Official figures showed a rise in the power outages this month. Officials concerned attributed the disruptions to poor transmission and distribution system rather than the shortage in power generation.
Power Development Board recorded 113 MW of load shedding on April 17 across the country, it increased to 375 MW on April 19 and came down to 269 on April 20.
No load shedding was reported on Friday (April 18 Friday) as the demand of electricity was low at the weekend.
On April 20 while Chittagong experienced 72 MW load shedding, Khulna 80 MW, Rajshahi 75 MW, Comilla 54 MW, Mymensingh 40 MW, Barisal 13 MW, Rangpur 41 MW while the total load shedding was 375 MW.
PDB said Dhaka and Sylhet went without load shedding on April 20.
Reports from different areas revealed that the extent of load shedding has been higher than the PDB’s claim.
Consumers in many areas report suffering 3 to 5 hours of load shedding a day in the capital city while the situation outside Dhaka is worse.
Consumers outside the capital city report suffering up to 7 hours of load shedding a day. Mohammad Ibrahim, a resident of Dhaka’s Segun Bagicha said his area gets an average of three hours of load shedding a day.
Matiur Rahman, who lives in old Dhaka, said they experience 3 to 5 hours of outages on a number of occasions a day. Power Development Board (PDB) said it generates 6150 MW of power against a demand of 6175 MW.
But experts in power sector do not rely on the official statistics of power generation and load shedding.
They claim that in most cases, locally enforced load shedding is not included in the official record book.
Even, local power disruption is also not being recorded in the central database of power system under the existing arrangement.
Former director general of Power Cell of the Power Ministry BD Rahmatullah said there is big gap between supply and demand in power generation. He disagreed with the government’s claim of power generation of 6000-7000 MW.

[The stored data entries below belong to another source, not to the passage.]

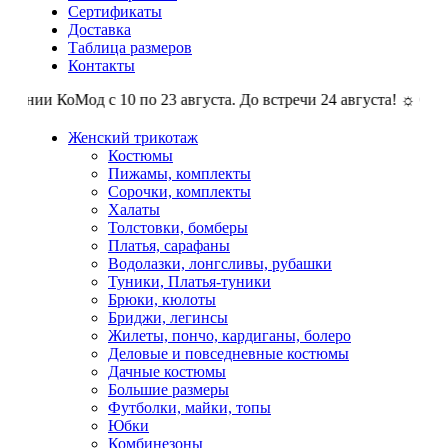
Сертификаты
Доставка
Таблица размеров
Контакты
ании КоМод с 10 по 23 августа. До встречи 24 августа! ☼ Отпуск
Женский трикотаж
Костюмы
Пижамы, комплекты
Сорочки, комплекты
Халаты
Толстовки, бомберы
Платья, сарафаны
Водолазки, лонгсливы, рубашки
Туники, Платья-туники
Брюки, кюлоты
Бриджи, легинсы
Жилеты, пончо, кардиганы, болеро
Деловые и повседневные костюмы
Дачные костюмы
Большие размеры
Футболки, майки, топы
Юбки
Комбинезоны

He said the rental and quick rental power plants, whose official generation capacity is said to be 2200 MW, is now generating less than 1100 MW as many of these plants trouble for their obsolete machinery.
“The extent of load shedding is not less than 1500 MW, but the government is hiding this with manipulated statistics”, he claimed. Officials at the power distribution entities blame the rising load shedding on poor transmission and distribution system.
PDB’s chief engineer (system planning) Mizanur Rahman said there are bottlenecks in the lower end of power supply as distribution companies do not receive full sanctioned load of power for poor transmission and distribution system.